Background/Purpose: Much of osteoarthritis (OA) research has focused on identifying treatments for late stage disease. However, interventions in early disease may be most effective. Capitalizing on the heritability of knee OA, we assessed the feasibility of using the phenotype of a proband to study risk factors in their offspring. The objectives of this study were: 1) to establish feasibility of deploying such an offspring study within the Osteoarthritis Initiative (OAI) where the proband phenotype is well-characterized, 2) to assess whether this offspring design can detect known risk factors of medial compartment knee OA, and 3) to evaluate exploratory risk factors.

Methods: We selected two groups of proband OAI participants from the University of Pittsburgh site: medial tibiofemoral OA group and no OA group. To preferentially include those more likely to have a heritable etiology of their phenotype, we recruited probands with the same OA phenotype in both knees.  The case probands had bilateral medial tibiofemoral OA; control probands had no radiographic evidence of OA in either knee.  We only included biological offspring who were ≥18 years old.  We approached current OAI participants from the Pittsburgh site who met our eligibility criteria.  We developed a privacy-sensitive method of contacting the proband’s offspring to invite them to participate. Willing offspring completed an online survey that assessed OA symptoms and diagnoses as well as known and exploratory risk factors.  We calculated the percentage of probands with OA in each strata of the risk factors.  To see if OA risk factors in offspring are associated with proband OA status, we used logistic regression models conducted with generalized estimating equations to account for the correlation among offspring related to a given proband. 

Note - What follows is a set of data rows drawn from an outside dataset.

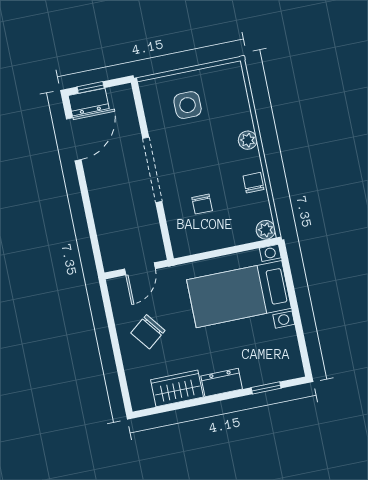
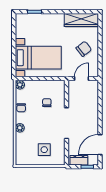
dresser: (89, 102) -> (79, 160), moved
dresser: (222, 383) -> (55, 18), removed
wardrobe: (177, 388) -> (81, 20), width x1.50

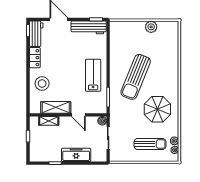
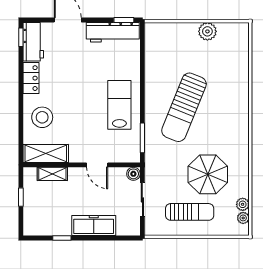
shelving: (56, 107) -> (46, 153), moved
parasol: (157, 109) -> (208, 174), moved
sun lounger: (150, 144) -> (190, 212), moved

Results: We established contact with 269/413 (65.1%) potential probands. Most (227/269,84.4%) had ≥1 eligible biological offspring, with 213/227 (93.8%) willing to share information about the study with their offspring.  Our online survey was completed by 185 offspring from 109 probands. Offspring age ranged from 21 – 67 years old (mean=42.9), with 64.9% female, 84.3% White/Caucasian, and mean BMI=23.7 kg/m². Median time to complete survey =14.1 minutes.

Conclusion: Our pilot study establishes feasibility of deploying an offspring study within the OAI using an online survey.  Using this design, we detected significant associations between offspring presence of Heberden’s nodes and hypertension, and presence of parental OA.  Our findings show good proof of concept for performing an offspring study based out of the OAI.